Has everyone seen the ‘Slip Slidin’ Away’ Bridgestone Blizzak television commercial? It brilliantly depicts what it’s like to lose control of an automobile on a snowy or icy road.  Anyone who lives in a winter wonderland or visits one can easily relate to that terrifying feeing of having no control and helplessness of something you depend on.

Imagine having a similar feeling of helplessness when your Cloud provider has a major outage that affects your entire business.   Perhaps it’s your email system, Intranet, documents, CRM site, or another key application.  Worse, what if it’s your IAAS provider that houses development or customer facing systems?

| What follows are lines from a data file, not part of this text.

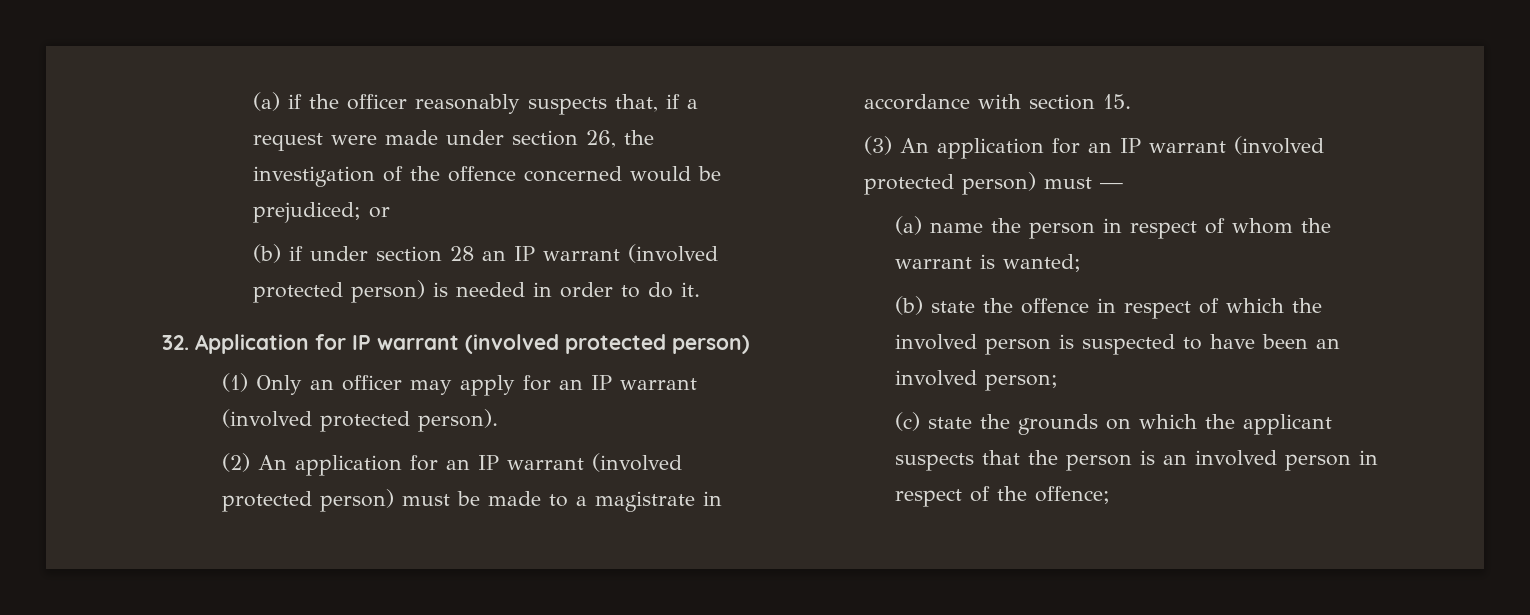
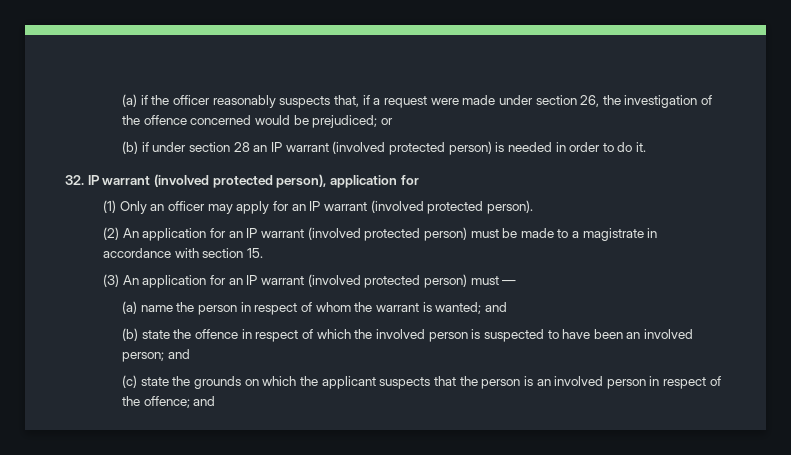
[195,334,750,354] Application for IP warrant (involved protected person) -> [87,174,419,188] IP warrant (involved protected person), application for
(1081, 263) none -> [484,302,507,312] and
(1058, 382) none -> [167,349,190,359] and
(1110, 495) none -> [193,396,216,406] and

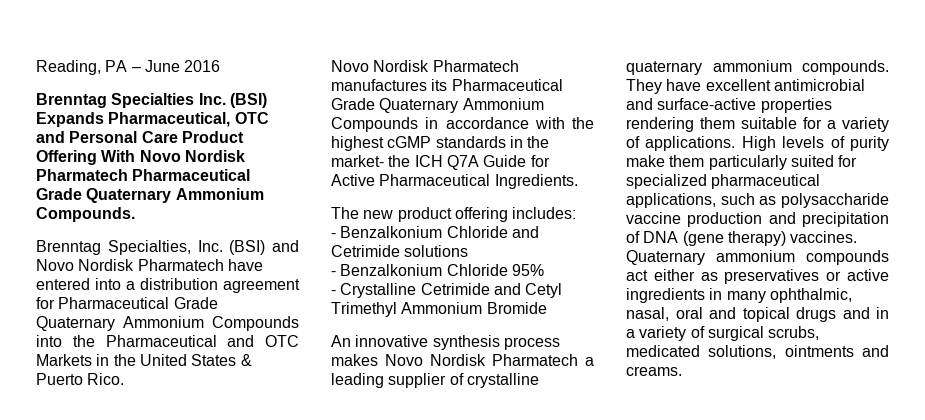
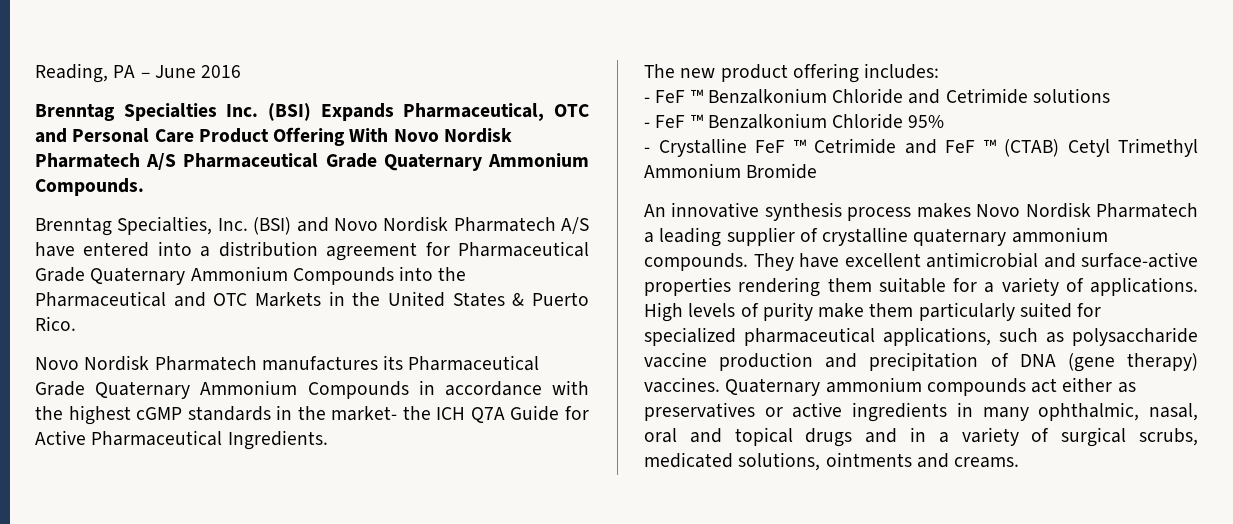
(128, 175) none -> [146,153,177,170] A/S
(224, 265) none -> [561,217,589,234] A/S
(336, 235) none -> [655,89,703,103] FeF ™
(336, 273) none -> [655,114,703,128] FeF ™
[420,283,521,295] Cetrimide and -> [755,138,1059,157] FeF ™ Cetrimide and FeF ™ (CTAB)

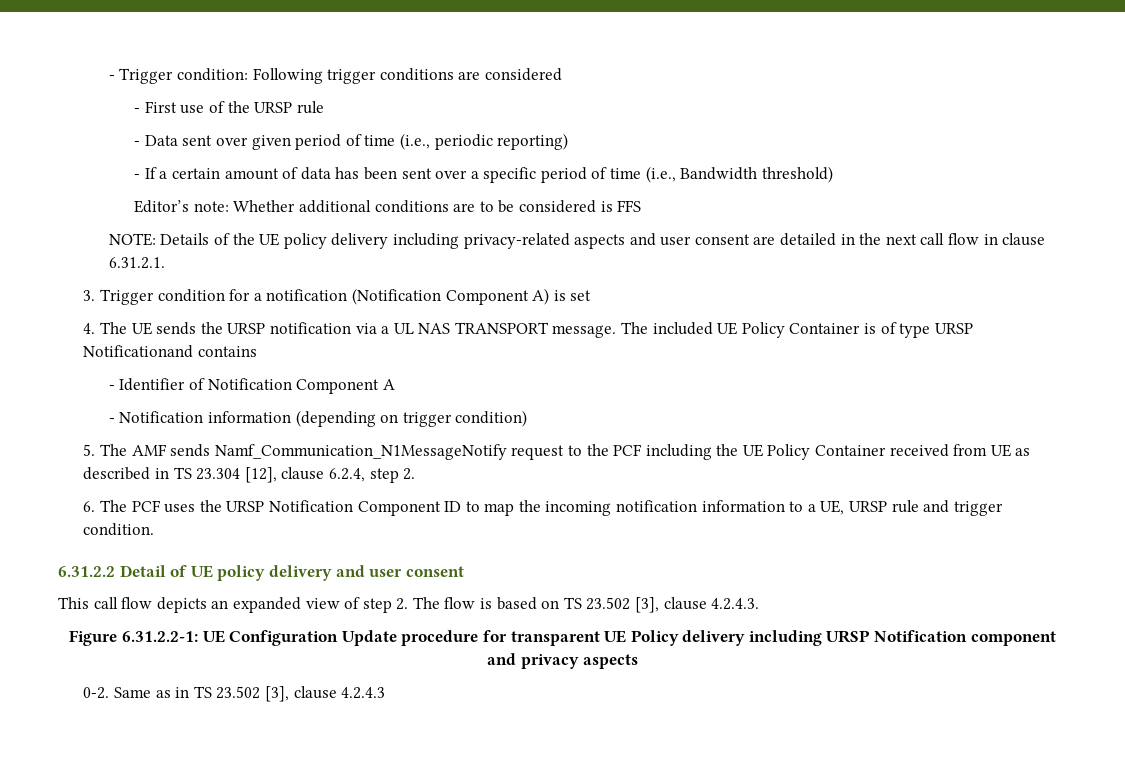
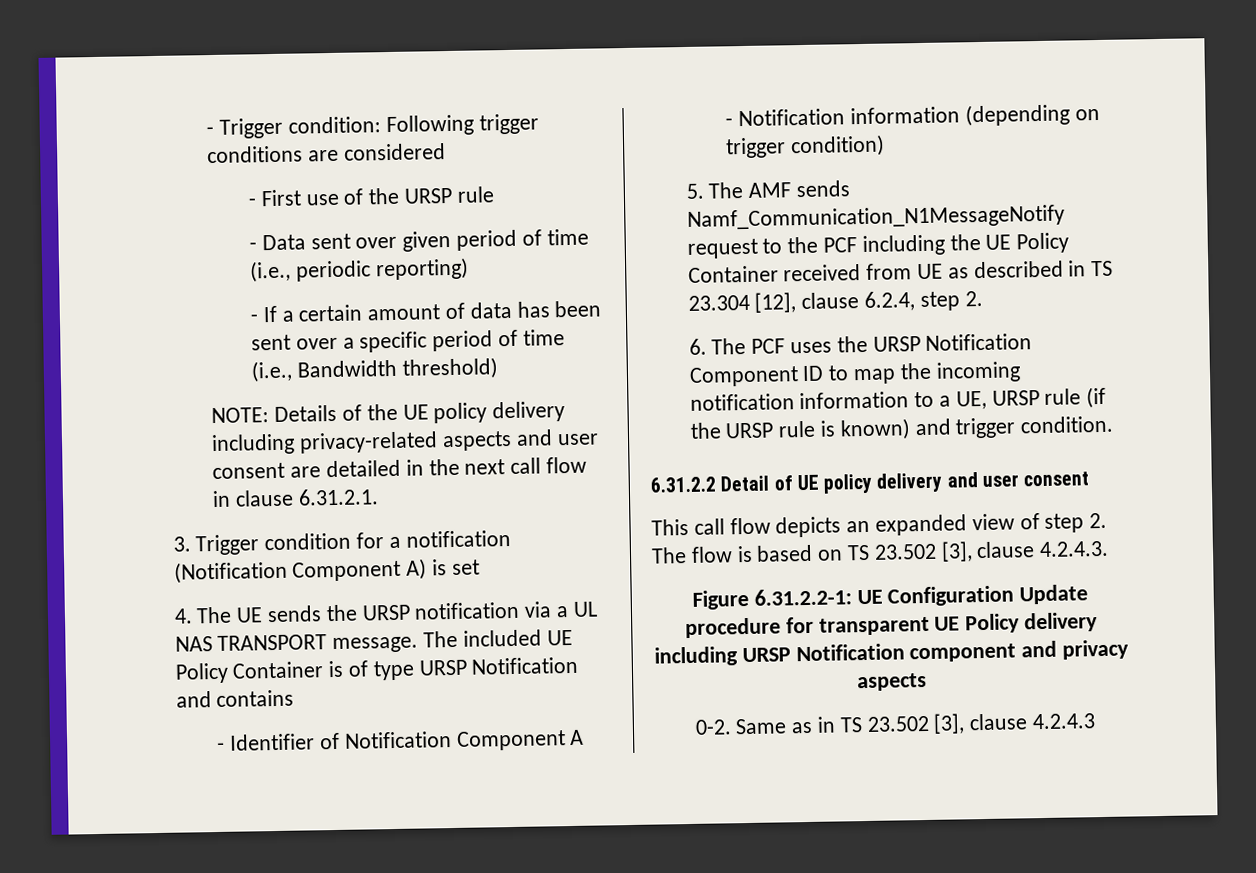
[134,200,642,213] // Editor’s note: Whether additional conditions are to be considered is FFS -> (498, 368) none
[83,345,194,358] Notificationand -> [471,656,579,675] [175,691,212,708] Notification and
(919, 506) none -> [1086,386,1107,409] [689,418,911,441] (if the URSP rule is known)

Naturally, you quickly turn to your Cloud provider for help.  Suddenly, your love of instant messaging, web forms, status pages, and social media turns into shear panic as you realize you’ll never get to speak to a human being.  You are greeted with a message saying, “We’re sorry.  Our services are temporarily down.  Our technicians and engineers are hard at work to resolve the problem. Please check back or follow us on the myriad of social networking outlets we support.  We’ll be updating this site every 15 minutes.  We appreciate your business and your patience.”

Don’t worry; the next 15 minutes will pass faster than a quantum torpedo detonating against a Borg cube, as you’ll be spending it fielding calls from people of all levels in the organization.  After hitting the refresh button on the browser you’re greeted with another message saying, “We are in the process of restoring our services.  The approximate time to completion is 5 to 6 hours.  We apologize for the outage but remember we haven’t had one in 2 years.  We appreciate your business and your patience.”

Far fetched?   I thought so too until I had the pleasure of experiencing it first hand.  In the aftermath, no guaranteed SLAs or credits could make up for the headache I had.  As someone who ponders, evangelizes, analyzes, and designs the next generation datacenter (the Cloud), this was a first hand lesson in the importance of continuing to radically re-think how we design, manage, monitor, predict, and recover the Cloud.  In other words, it’s time to stop putting lipstick on the technology and ideas of yesterday and make room for something different and innovative.

Finally, I’ve never really liked the term Cloud.  It implies simplicity or ease of use that may be prevalent on the front-end (users) but masks the reality of the complexity on the back-end (administrators).  The reality is nothing is 100 percent and “even the best laid plans go awry.”  The key is to understand that while technology is awesome, it pales into comparison to the power of being human.